The quote you're asking about simply isn't true in general. This was also pointed out in a very popular comment in the post:
Actually, there is no assumption that "cacheline_pad_t will itself be aligned to a 64 byte;" alignment is actually not required. The padding just guarantees the only goal, namely that the variables before and after are in different cache lines.
In other words, the focus of the optimization is purely about cache line separation for variables declared between the padding. Nothing in the compiler/linker/runtime is going to guarantee that buffer_
and buffer_mask_
are given addresses within a single line.
That said, in practice, they probably will be. At least in the snippet shown, the first three variables declared are: pad0_
(64 bytes), buffer_
(pointer size, probably 8 bytes, arch dependent), and buffer_mask_
(probably 8 bytes, arch dependent). All three of these are going to be placed in the .bss
section.
When this module is loaded into memory on pretty much any common runtime system, the .bss
section will be placed on a page boundary, because that's the standard unit of memory in an MMU-managed system. Page sizes are usually 4k minimum, cache lines are typically (but not required to be) 64 bytes, so aligning to a page, means you are also aligned to a cache line. So then pad0_
will be page aligned, it will occupy one full cache line, which means buffer_
starts a new cache line, and only occupies 8 bytes of it, which puts buffer_mask_
immediately after it in the same line.
I'll reemphasize here: none of this is guaranteed to happen, it's just likely based on the most common toolchain + runtime behavior.
To your second questions:
In my opinion, When two members are in the beginning, either attribute or memalign() can help, but what about if these two members are in the middle of a struct?

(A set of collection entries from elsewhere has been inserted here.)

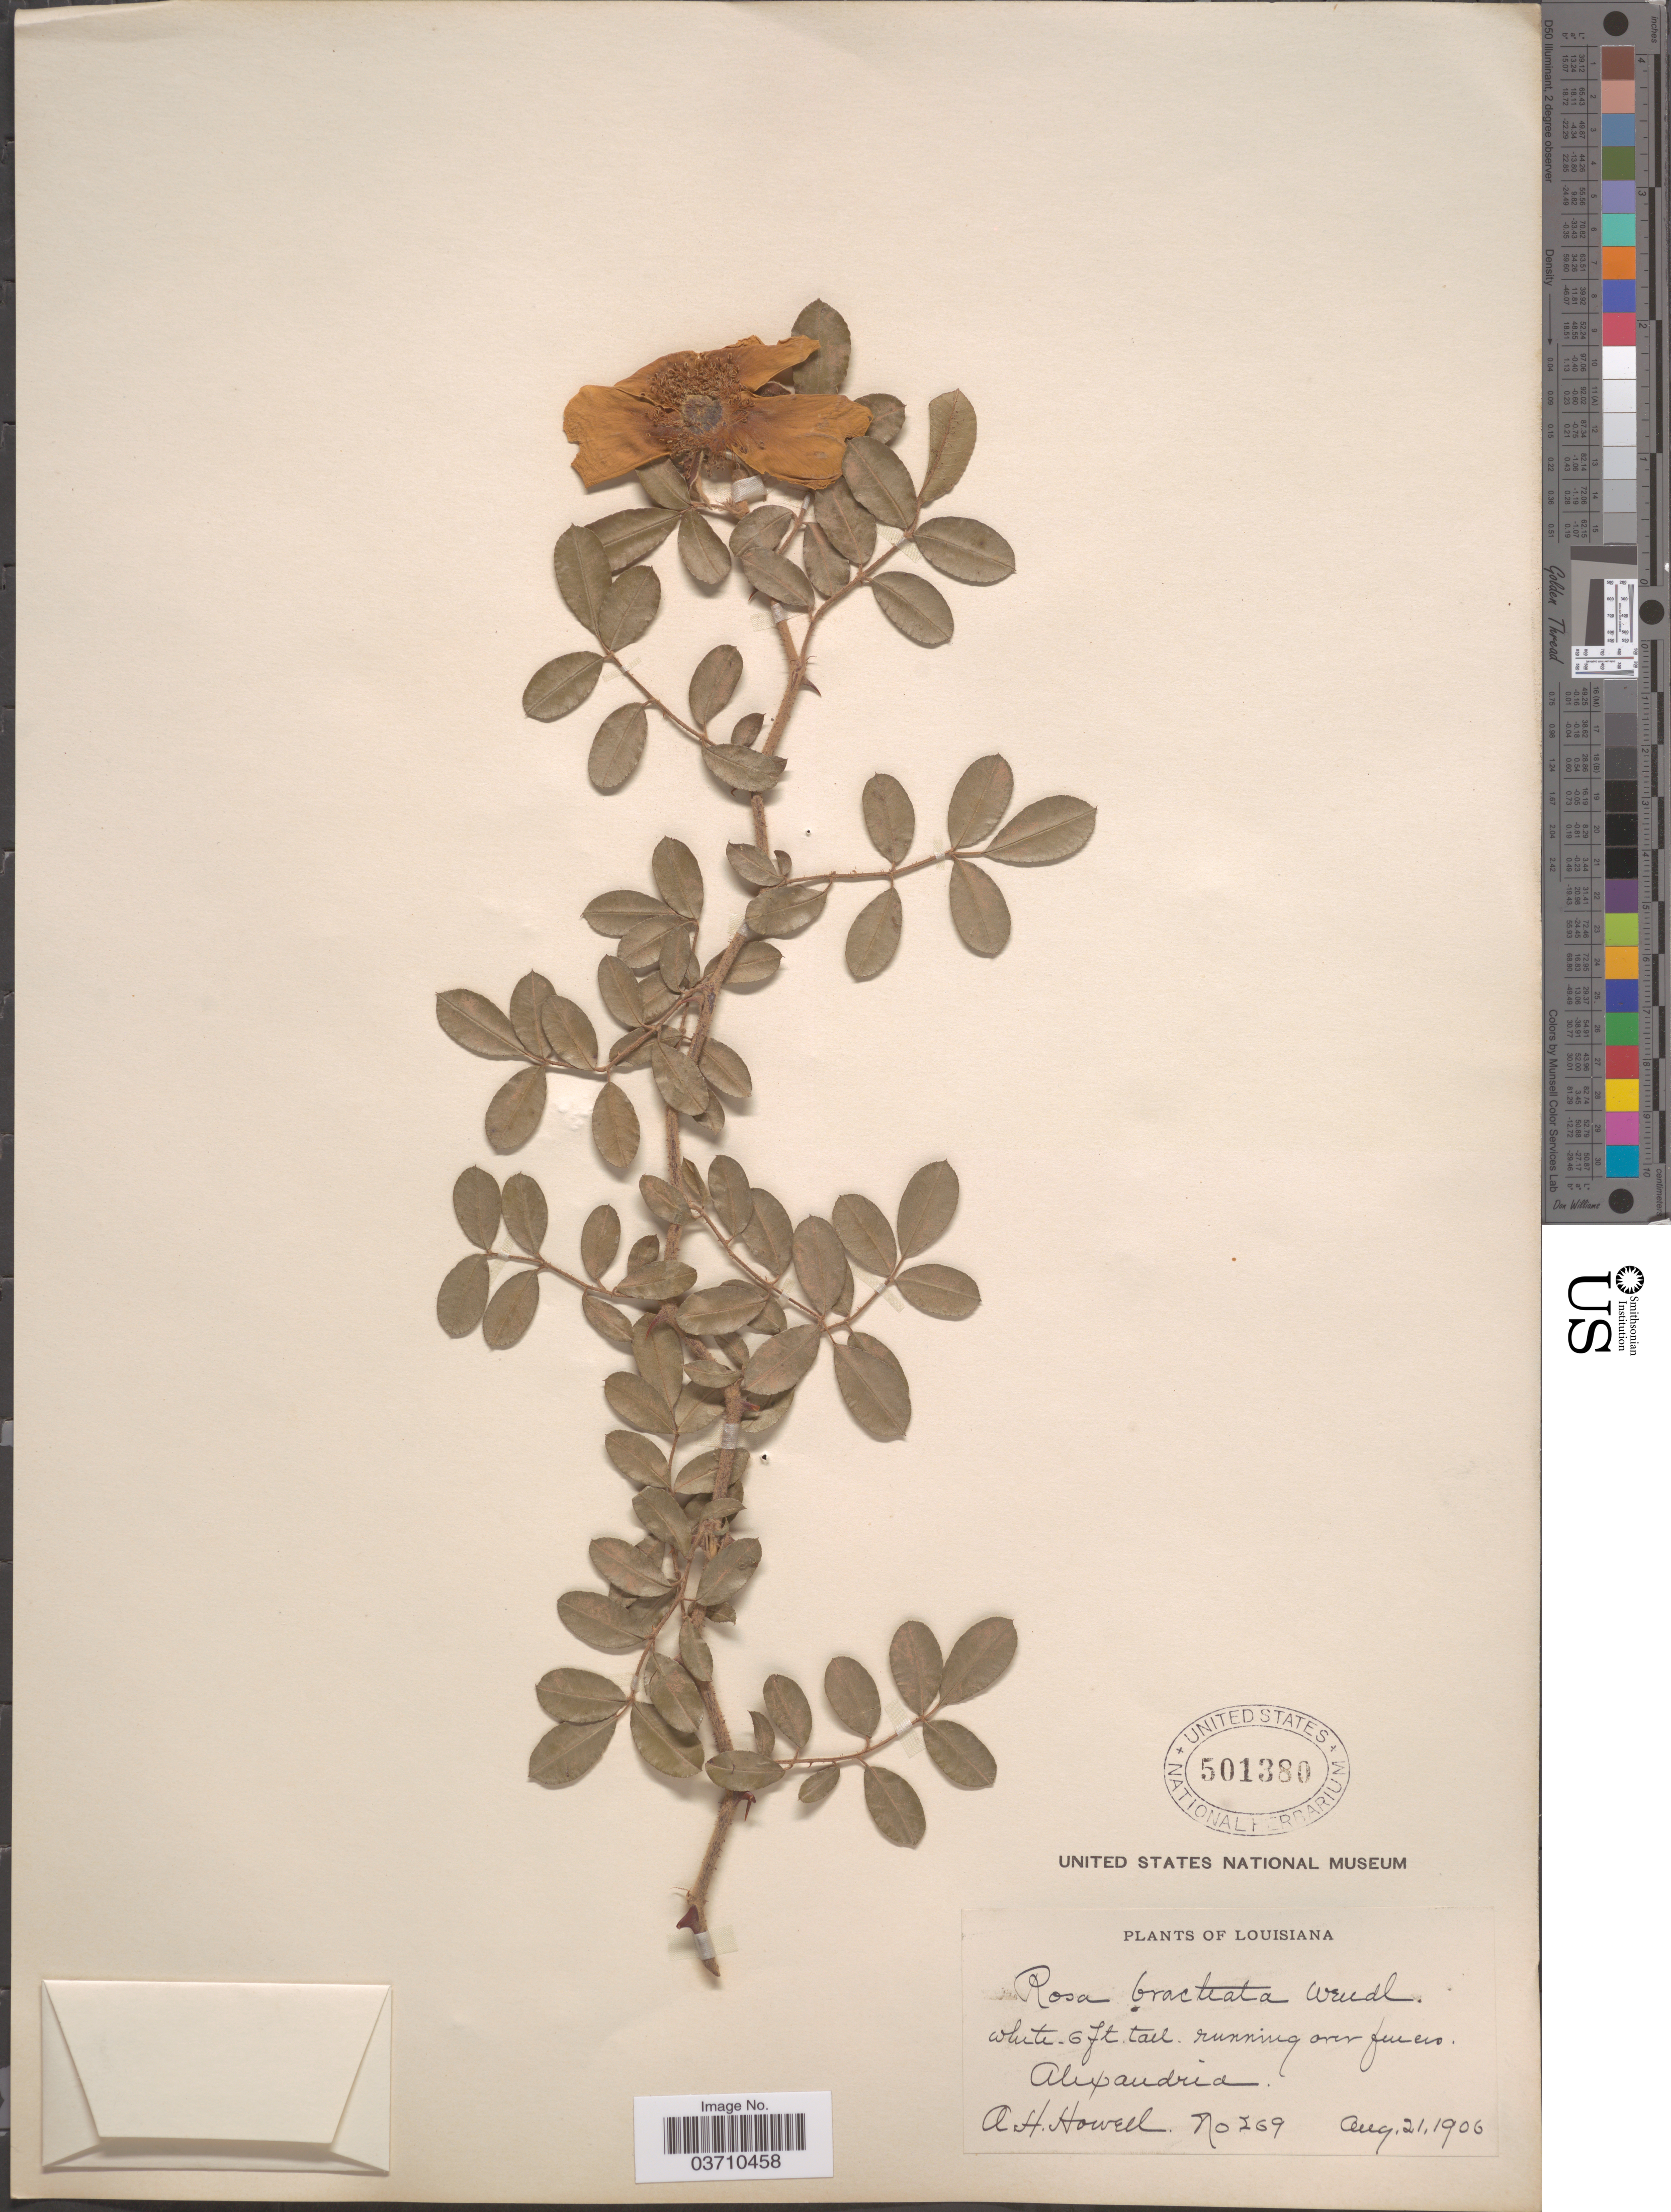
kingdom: Plantae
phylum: Tracheophyta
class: Magnoliopsida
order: Rosales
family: Rosaceae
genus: Rosa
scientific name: Rosa bracteata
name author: J.C. Wendl.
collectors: A. Howell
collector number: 269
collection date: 1906-08-21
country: United States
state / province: Louisiana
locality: Alexandria.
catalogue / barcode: US 501380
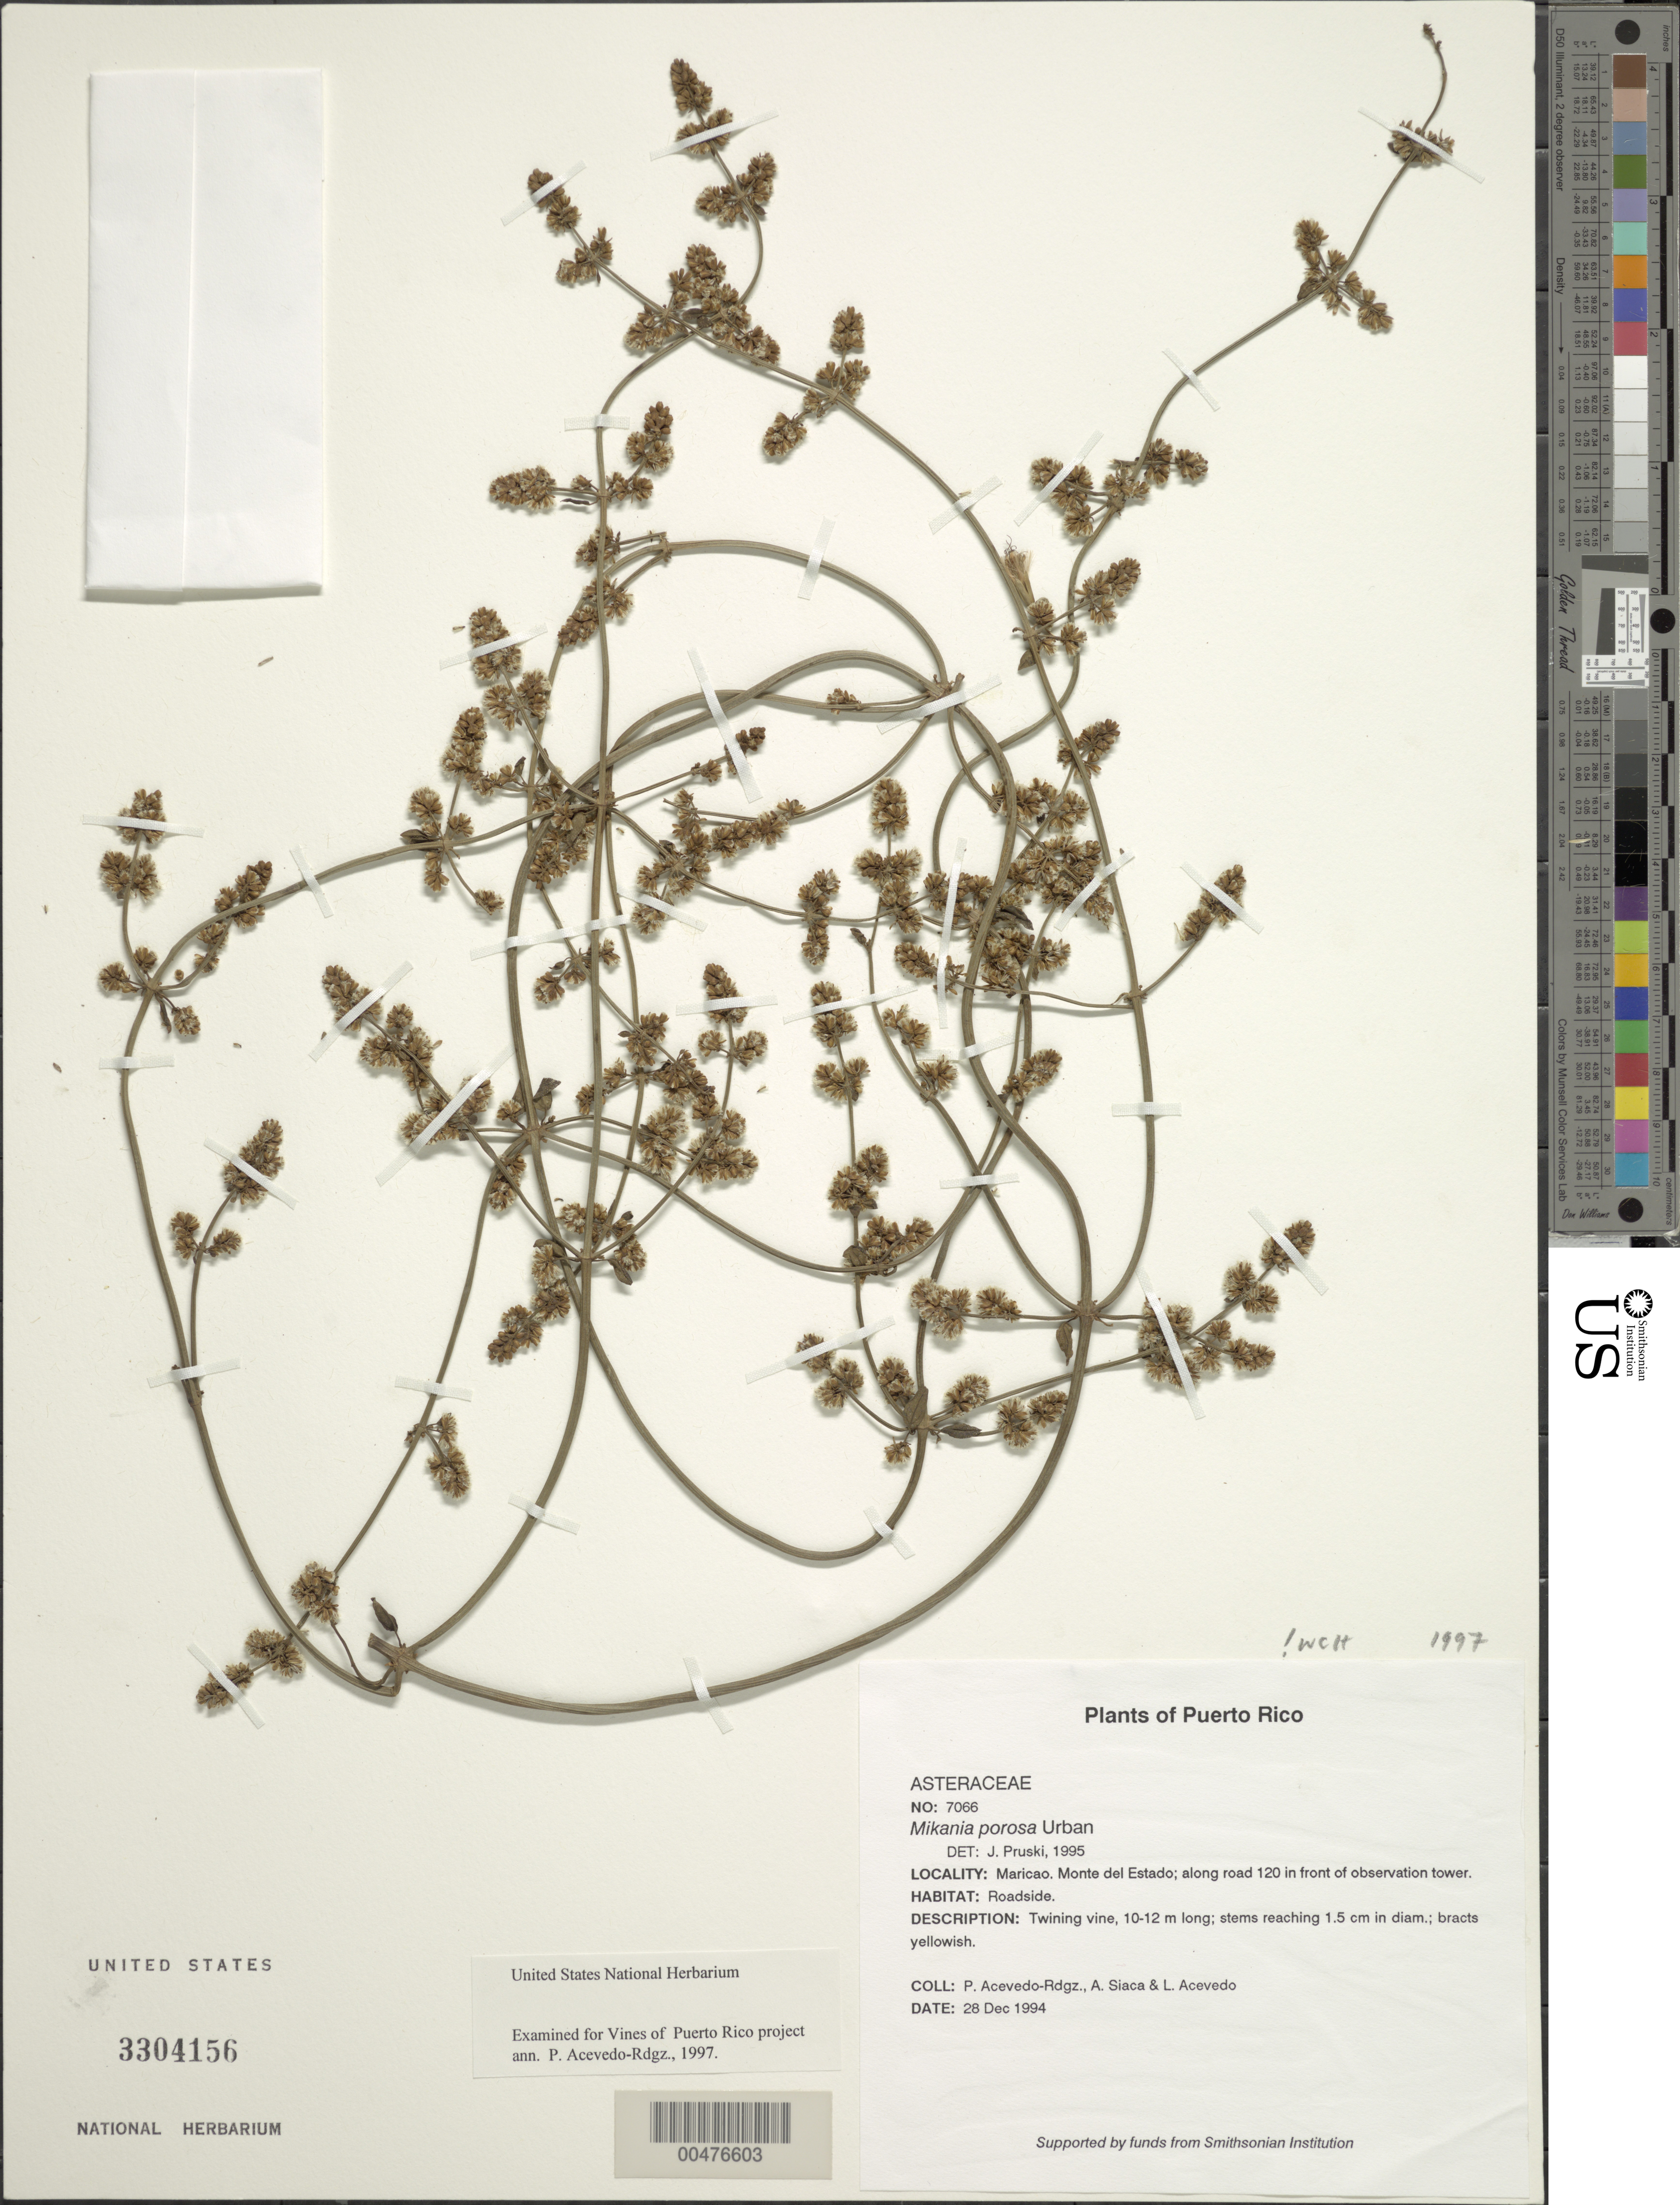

My best suggestion here would be to take advantage of the C/C++ guarantees on struct standard layout, meaning fields you declare in a struct are guaranteed to be placed in the order that you declared them. Thus if you want fields in the middle of a struct to be aligned in a particular way, you need to pad them manually to force alignment. Just be aware that different architectures do have different cache line sizes, so in general this will not be portable. For example:
// not cache optimized:
struct CacheNonOpt {
uint32_t someArray1[12]; // 48 bytes
uint32_t someArray2[12]; // 48 bytes
} myNonOptStruct;
// probably cache optimized, assuming you align it:
struct CacheNonOpt {
uint32_t someArray1[12]; // 48 bytes
uint32_t pad[4]; // 16 bytes
uint32_t someArray2[12]; // 48 bytes
} myOptStruct;